Email2git: Matching Linux Code with its Mailing List Discussions
TL;DR: Email2git is a patch retrieving system built for the Linux kernel.
It exists under two forms:
As a cregit plugin: Retrieve patches of selected source code tokens
As the email2git search tool: Retrieve patches for entered commit IDs
The Linux project's email-based reviewing process is highly effective in filtering open source contributions on their way from mailing list discussions towards Linus Torvalds' Git repository. However, once integrated, it can be difficult to link Git commits back to their review comments in mailing list discussions, especially when considering commits that underwent multiple versions (and hence review rounds), that belong to a multi-patch series, or that were cherry-picked.

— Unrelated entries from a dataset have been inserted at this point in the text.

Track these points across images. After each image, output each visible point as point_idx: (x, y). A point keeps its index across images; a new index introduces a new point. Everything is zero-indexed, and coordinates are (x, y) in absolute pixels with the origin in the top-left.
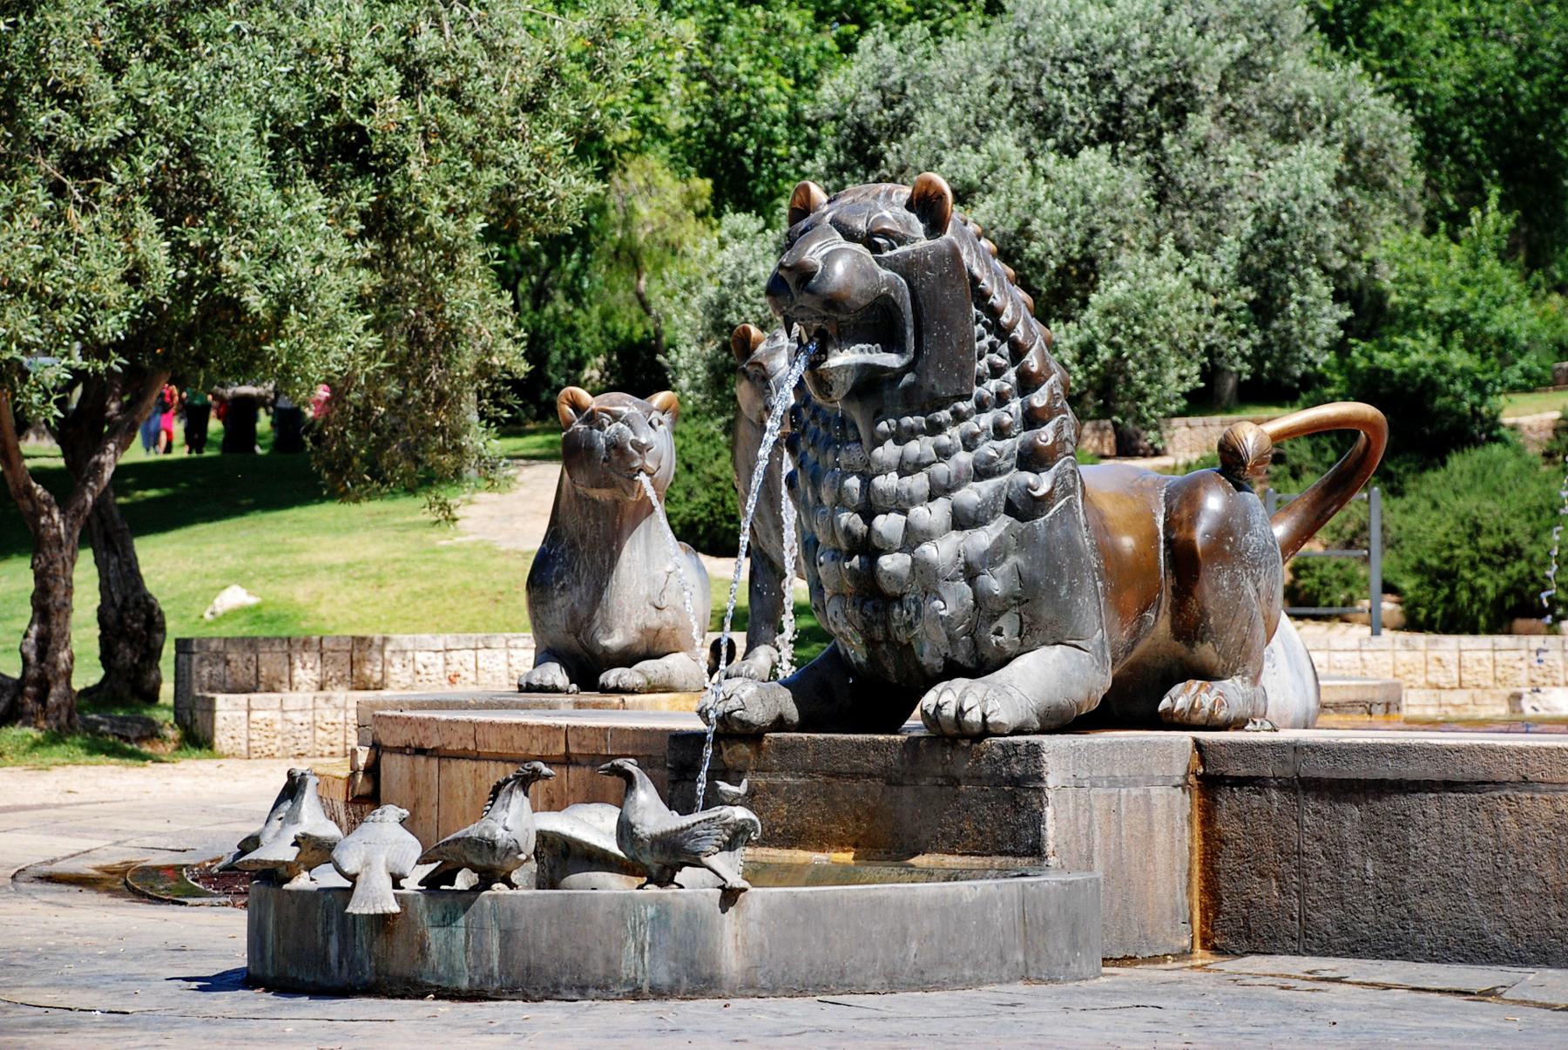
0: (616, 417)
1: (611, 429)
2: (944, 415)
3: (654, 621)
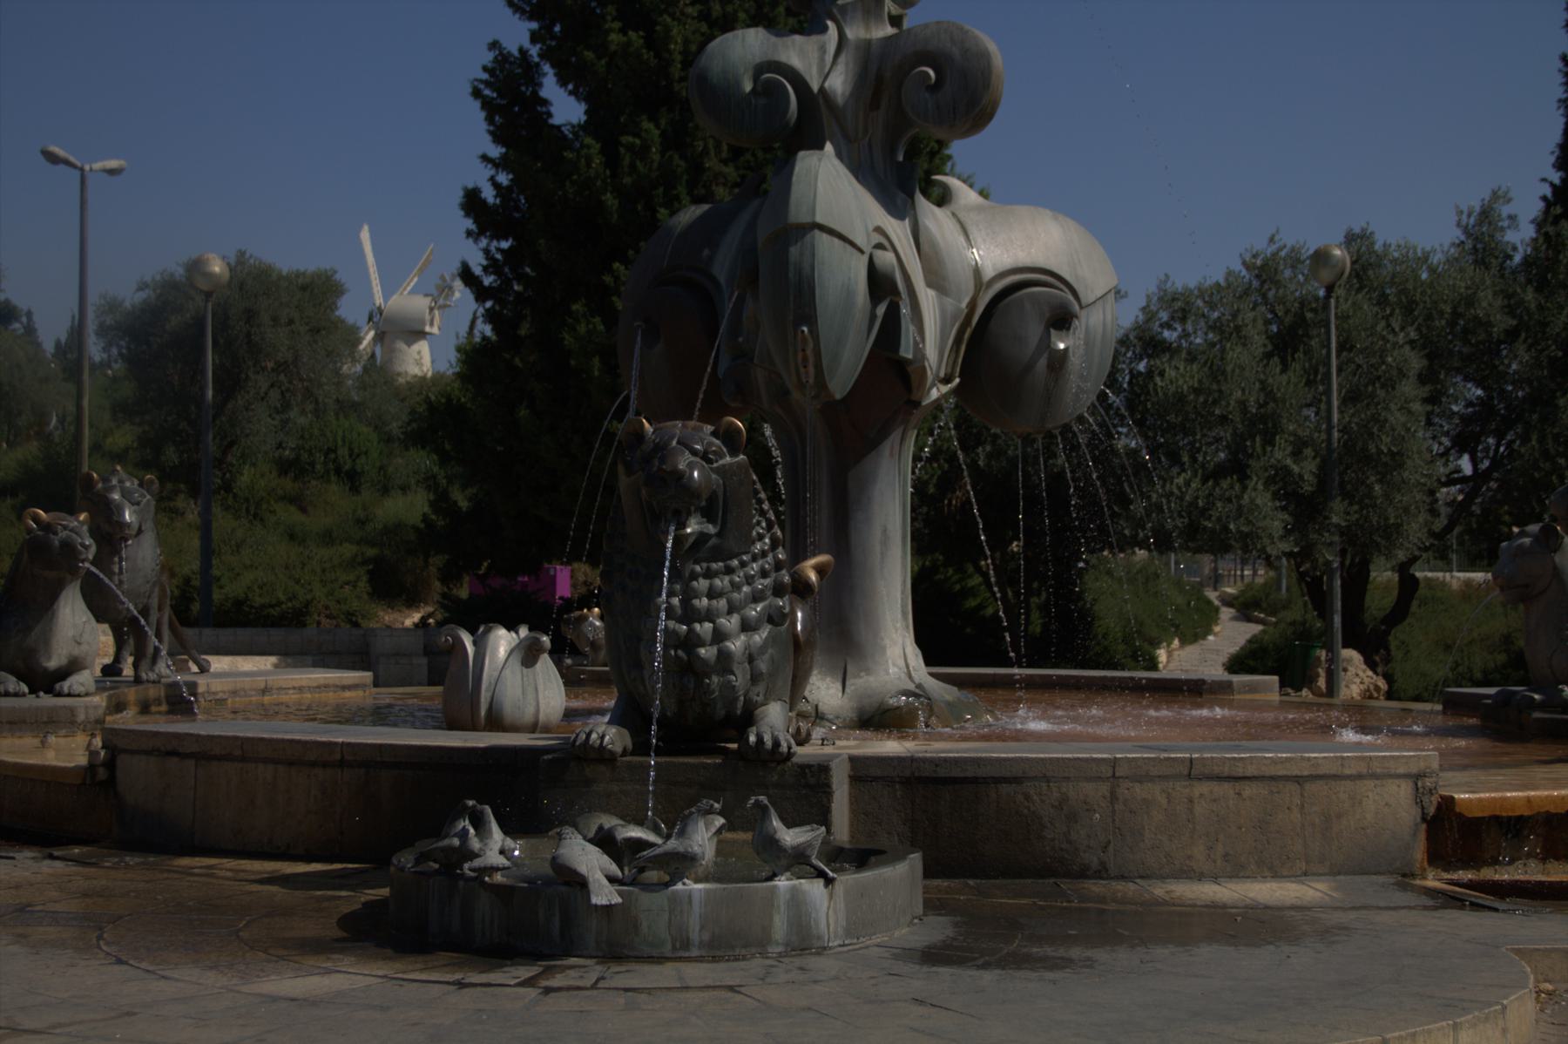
0: (65, 528)
1: (63, 534)
2: (735, 562)
3: (76, 652)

As an answer to these and other issues, we created email2git, a patch retrieving system built for the Linux kernel. For a given commit, the tool is capable of finding the email patch as well as the email conversation that took place during the review process. We are currently improving the system with support for multi-patch series and cherry-picking.
Email2git is available through two interfaces: as a cregit extension, and as a simple commit ID based search tool.
Email2git on cregit
The online cregit interface displays the Linux source code with highly accurate contributor information. The source code is divided into “code tokens” and can return the author of each token with an increased accuracy compared to the current line-level granularity of git blame.
As of today, email2git extends cregit by linking the tokens in a particular kernel release with the original patch introducing them and the email discussions reviewing them.
In your browser, navigate to https://cregit.linuxsources.org, then navigate by clicking on the appropriate directories until you find a source code file of interest. Click on the file to open it. Then simply click on a code token while browsing the source code to display the links to the patch / discussion.
Image 1: Linux source code as displayed on cregit.linuxsources.org.
The different colors in the source code represent the different contributors. The interface lets users hover over the “tokens” to display basic information such as commit date, commit message summary, and author.
Image 2: Tooltip displaying detailed information about the commit that introduced the token.
Now, users can also click on the token to display a list of links to the reviewed patch versions and email discussions (reviews) that introduced that token into the main kernel tree.
Image 3: Links to patches being displayed after user clicks on a token.
Since patches are often sent to multiple different mailing lists, we provide the links with all the different patches (when available) to give you access to as much discussion as possible.
Email2git commit search
We believe that email2git is a great addition to cregit, since it provides easy access to in-depth authorship information to anyone browsing the source code.
However, we understand that developers may be looking for reviews and discussion about a specific commit ID instead of having to browse the full code base on cregit. To address this, we created a simple commit ID based search. Paste the commit ID into the search box to retrieve the patch and discussion.
Image 4: commit-based patch search.
The source code for this work can be found at: https://github.com/alexcourouble/email2git
Do not hesitate to email us at firstname.lastname@example.org if you have any questions. We welcome any feedback and suggestions!
We will be presenting email2git at Linux Plumbers 2018 on September 13 in the following talk: “email2git: A Cregit Plugin to Link Reviews to Git Commits” if you would like to speak with us in person.
Alexandre Courouble is a Master’s student working under the supervision of Dr. Bram Adams at Polytechnique Montreal. As a part of his degree, he is working on email2git and on a research project aiming at measuring Linux developers’ expertise using dedicated metrics. Alex gave a related talk on cregit titled “Token-level git blame” at the 2016 Linux Plumbers Conference.